In the fall of 1995, the owner of the National Football League’s Cleveland Browns franchise, Art Modell, decided to take his business from Cleveland to Baltimore which started a legal battle between the NFL and the city of Cleveland. The conflict would eventually be resolved with the city agreeing to build a new stadium for an NFL expansion team and the NFL agreeing to leave the team’s name, logo, colors and record book behind so that another team could take over the franchise’s history.
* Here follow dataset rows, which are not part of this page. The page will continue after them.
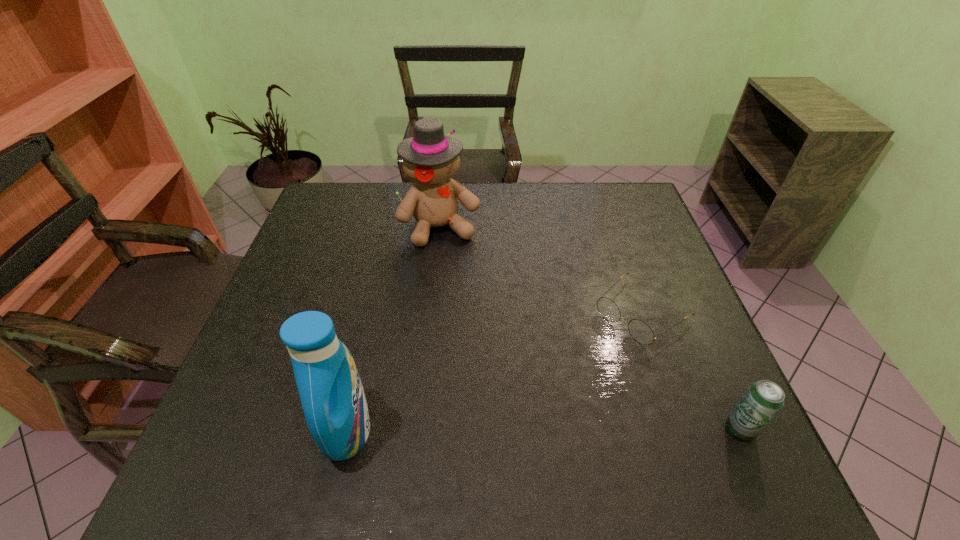
I want to click on detergent, so click(x=331, y=392).

Locate an element on the screen. This screenshot has height=540, width=960. the second shortest object is located at coordinates (763, 400).

The image size is (960, 540). In order to click on the third nearest object in this screenshot , I will do `click(640, 331)`.

Where is `the shortest object`? The width and height of the screenshot is (960, 540). the shortest object is located at coordinates (640, 331).

Locate an element on the screen. This screenshot has width=960, height=540. rag_doll is located at coordinates (430, 158).

This screenshot has height=540, width=960. In order to click on free space located on the front-facing side of the detergent in this screenshot , I will do click(x=481, y=430).

At what (x,y) coordinates should I click in order to perform the action: click on blank area located on the left of the second shortest object. Please return your answer as a coordinate pair (x, y). The height and width of the screenshot is (540, 960). Looking at the image, I should click on (689, 430).

Find the location of `vacant space situated 0.210m on the temples of the spectacles`. vacant space situated 0.210m on the temples of the spectacles is located at coordinates (552, 388).

Find the location of a particular element. The width and height of the screenshot is (960, 540). vacant space situated on the temples of the spectacles is located at coordinates (559, 383).

You are a GUI agent. You are given a task and a screenshot of the screen. Output one action in this format:
    pyautogui.click(x=<x>, y=<y>)
    Task: Click on the vacant space located on the temples of the spectacles
    
    Given the screenshot: What is the action you would take?
    pyautogui.click(x=529, y=407)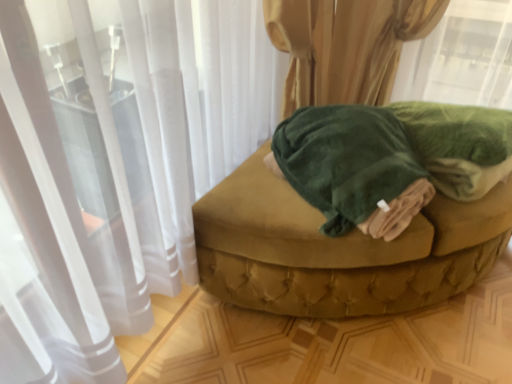
Locate an element on the screen. velvet green ottoman at center is located at coordinates (354, 213).

The width and height of the screenshot is (512, 384). What do you see at coordinates (354, 213) in the screenshot?
I see `velvet green ottoman at center` at bounding box center [354, 213].

What do you see at coordinates (352, 167) in the screenshot? Image resolution: width=512 pixels, height=384 pixels. I see `green plush bath towel at center` at bounding box center [352, 167].

Find the location of `green plush bath towel at center`. green plush bath towel at center is located at coordinates (352, 167).

Image resolution: width=512 pixels, height=384 pixels. I want to click on velvet green ottoman at center, so click(x=354, y=213).

Can you confirm if green plush bath towel at center is positioned to the left of velvet green ottoman at center?

Yes, green plush bath towel at center is to the left of velvet green ottoman at center.

Looking at this image, which is in front, green plush bath towel at center or velvet green ottoman at center?

green plush bath towel at center.

Considering the points (387, 160) and (313, 266), which point is in front, point (387, 160) or point (313, 266)?

The point (387, 160) is closer.

From the image's perspective, between green plush bath towel at center and velvet green ottoman at center, which one is located above?

green plush bath towel at center is shown above in the image.

From a real-world perspective, which object stands above the other?

In real-world perspective, green plush bath towel at center is above.

Is green plush bath towel at center thinner than velvet green ottoman at center?

Indeed, green plush bath towel at center has a lesser width compared to velvet green ottoman at center.

Between green plush bath towel at center and velvet green ottoman at center, which one has more height?

With more height is velvet green ottoman at center.

Considering the sizes of objects green plush bath towel at center and velvet green ottoman at center in the image provided, who is smaller, green plush bath towel at center or velvet green ottoman at center?

green plush bath towel at center is smaller.

Is green plush bath towel at center not inside velvet green ottoman at center?

Absolutely, green plush bath towel at center is external to velvet green ottoman at center.

Is green plush bath towel at center with velvet green ottoman at center?

No, green plush bath towel at center is not next to velvet green ottoman at center.

Is green plush bath towel at center facing away from velvet green ottoman at center?

No, velvet green ottoman at center is not at the back of green plush bath towel at center.

How distant is green plush bath towel at center from velvet green ottoman at center?

green plush bath towel at center is 4.19 inches from velvet green ottoman at center.

Find the location of a particular element. The image size is (512, 384). furniture below the green plush bath towel at center (from the image's perspective) is located at coordinates click(x=354, y=213).

Can you confirm if velvet green ottoman at center is positioned to the right of green plush bath towel at center?

Indeed, velvet green ottoman at center is positioned on the right side of green plush bath towel at center.

In the image, is velvet green ottoman at center positioned in front of or behind green plush bath towel at center?

Visually, velvet green ottoman at center is located behind green plush bath towel at center.

Between point (239, 191) and point (356, 216), which one is positioned behind?

Positioned behind is point (239, 191).

From the image's perspective, is velvet green ottoman at center on top of green plush bath towel at center?

No, from the image's perspective, velvet green ottoman at center is not on top of green plush bath towel at center.

From a real-world perspective, who is located lower, velvet green ottoman at center or green plush bath towel at center?

velvet green ottoman at center.

Considering the sizes of objects velvet green ottoman at center and green plush bath towel at center in the image provided, who is wider, velvet green ottoman at center or green plush bath towel at center?

velvet green ottoman at center is wider.

Consider the image. Is velvet green ottoman at center shorter than green plush bath towel at center?

In fact, velvet green ottoman at center may be taller than green plush bath towel at center.

Between velvet green ottoman at center and green plush bath towel at center, which one has smaller size?

green plush bath towel at center.

Is velvet green ottoman at center inside or outside of green plush bath towel at center?

velvet green ottoman at center is not enclosed by green plush bath towel at center.

Is velvet green ottoman at center positioned far away from green plush bath towel at center?

No.

Is velvet green ottoman at center facing towards green plush bath towel at center?

No, velvet green ottoman at center is not oriented towards green plush bath towel at center.

How different are the orientations of velvet green ottoman at center and green plush bath towel at center in degrees?

The angle between the facing direction of velvet green ottoman at center and the facing direction of green plush bath towel at center is 12.4 degrees.

At what (x,y) coordinates should I click in order to perform the action: click on furniture below the green plush bath towel at center (from a real-world perspective). Please return your answer as a coordinate pair (x, y). Looking at the image, I should click on (354, 213).

The image size is (512, 384). I want to click on bath towel above the velvet green ottoman at center (from a real-world perspective), so tap(352, 167).

Identify the location of furniture beneath the green plush bath towel at center (from a real-world perspective). (354, 213).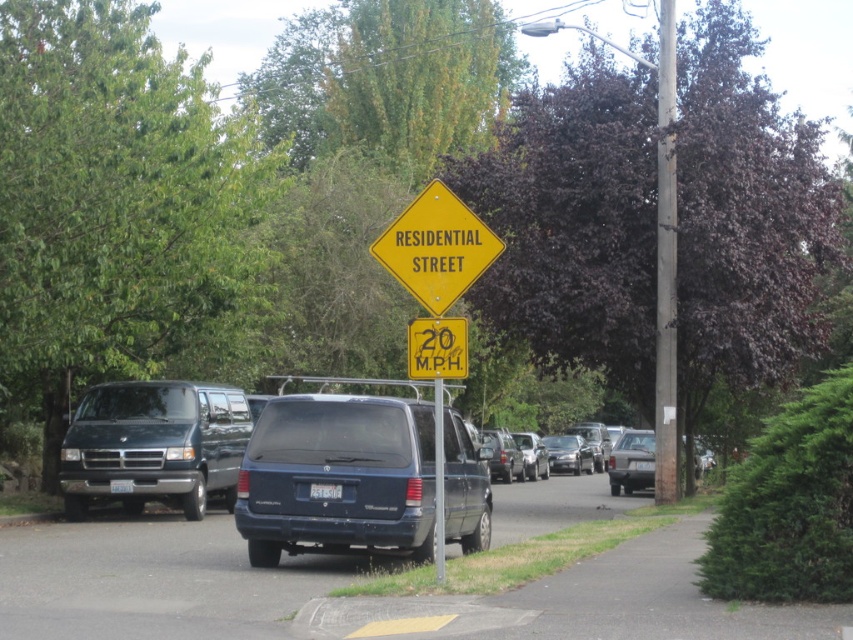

Modell had to rebrand his football team and was hoping to call the team the Baltimore Colts but he could not get permission to do so. Robert Irsay took his Baltimore Colts franchise, complete with the team name, colors, logo and record book in the middle of the night of March 28th and March 29th 1984 and Baltimore had nothing left but memories and hard feelings. Keeping a team name, colors, uniform and record book is something city elected officials want to keep even if a team owner has abandoned a city.

In Oakland, city officials met with Major League Baseball’s Oakland Athletics owner John Fisher’s lawyers in an attempt to extend a lease agreement between Fisher and the city to use the Oakland Coliseum while Fisher waits for his Las Vegas ballpark to open in Las Vegas in 2028.  Oakland officials wanted Fisher to leave behind the team name, team colors, team uniforms and team records. Fisher refused. But what happens when a team leaves its past behind. In 2008 Seattle SuperSonics owner Clayton Bennett relocated his National Basketball Association business to Oklahoma City. Bennett decided to rebrand and named his team the Oklahoma Thunder. He left behind the 1979 NBA championship trophy which sits collecting dust at the Seattle Museum of History and Industry. Seattle is still waiting for an NBA replacement team.

The Seattle SuperSonics’ 1979 Championship Trophy and a model of the long gone Kingdome are on display in a Seattle museum.